The foregoing statements may appear at first glance to be overdrawn, but as a matter of fact they sum
up the condition that existed to a large degree in the retail music roll field up to the beginning of the war, and
to approximately the same time as the general appearance of the word roll on the market. Some good, strong
educational work on the part of the music roll manufacturers, coupled with increasing manufacturing costs,
advancing prices and a distinct shortage of rolls, then served to bring about a considerable reform in business
methods.
Whereas some years ago discounts were overliberal—in fact, sufficient to enable the dealer to slash
prices unmercifully and still break close to even—the music roll makers found it necessary to shorten wholesale
discounts to a point where, although they offered a very substantial profit when rolls were sold at list prices,
they did not provide much leeway for profitable price-cutting. Roll prices went up to a certain extent, and
along came the word roll, retailing in the neighborhood of $i and representing sufficient profit in the sale of
half a dozen or so to prove worthy of the attention of the retailer and his salesmen. These various factors
were all calculated to place, and as a matter of fact did place, the trade on a substantial, businesslike basis,
but just when things began 'moving smoothly on the new plane the price cutters again made their appearance.

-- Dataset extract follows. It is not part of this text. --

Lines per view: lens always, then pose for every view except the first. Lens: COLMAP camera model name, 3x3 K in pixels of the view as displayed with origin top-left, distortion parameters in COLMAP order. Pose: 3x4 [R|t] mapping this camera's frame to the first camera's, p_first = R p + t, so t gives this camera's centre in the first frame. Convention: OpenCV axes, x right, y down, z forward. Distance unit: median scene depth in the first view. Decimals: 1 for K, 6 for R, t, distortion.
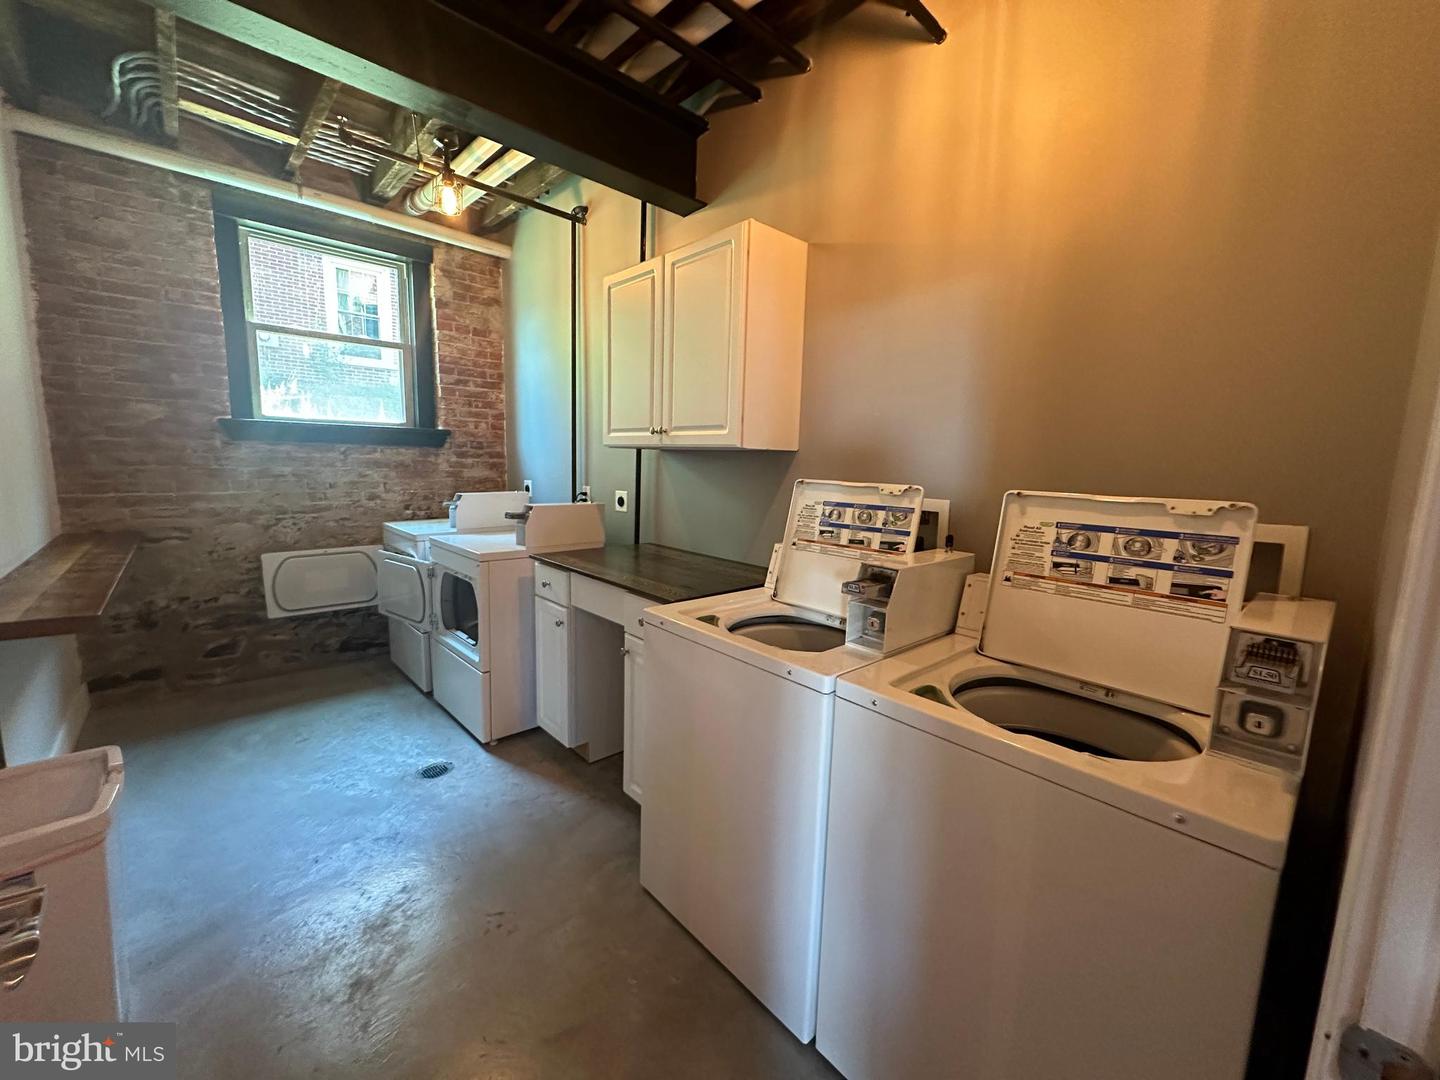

Just why sensible business men, with prospects before them of building up a substantial, attractive roll
business, should seek to pull down that branch of the trade without any resultant profit to themselves is beyond
understanding, yet reports come from various sections of the country telling of dealers who are slashing prices
until the confidence of the public in those dealers who are sticking to list quotations is being shaken.
Nowadays with player sales representing close to 75 per cent, of the piano sales total, with output increasing
steadily and with those instruments promising even a cleaner sweep of the field in the future, the dealer who
cannot see the writing on the wall, who is not willing" or prepared to handle this natural demand for rolls
on a businesslike basis, should be content to let someone else with more imagination go after that business
and not resort to dog-in-the-manger tactics.
That the report of the development of the music roll business is not simply a child of the imagination is
evidenced by the progress made by the manufacturing companies, the output of some individual concerns
having increased from a few thousand annually some years ago to well over a million rolls each year at the
present time, and with the demand for the latest cuttings still unsatisfied.
Someone is selling these rolls and making money on them, and this someone is the dealer who is taking
advantage of a natural situation by selling the rolls at the list prices and making a profit that enables him to
establish and carry on a substantial department, keep his roll stock up-to-date, employ competent sales help and
do the necessary advertising.
The average piano house of any standing acknowledges the wisdom of a one-price policy in the piano
business, and applies that system as the only logical one, yet there are houses to-day who would not deviate
one nickel in the matter of prices or terms to close a piano or player sale, but who at the same time do not
hesitate to announce cut-price sales of rolls.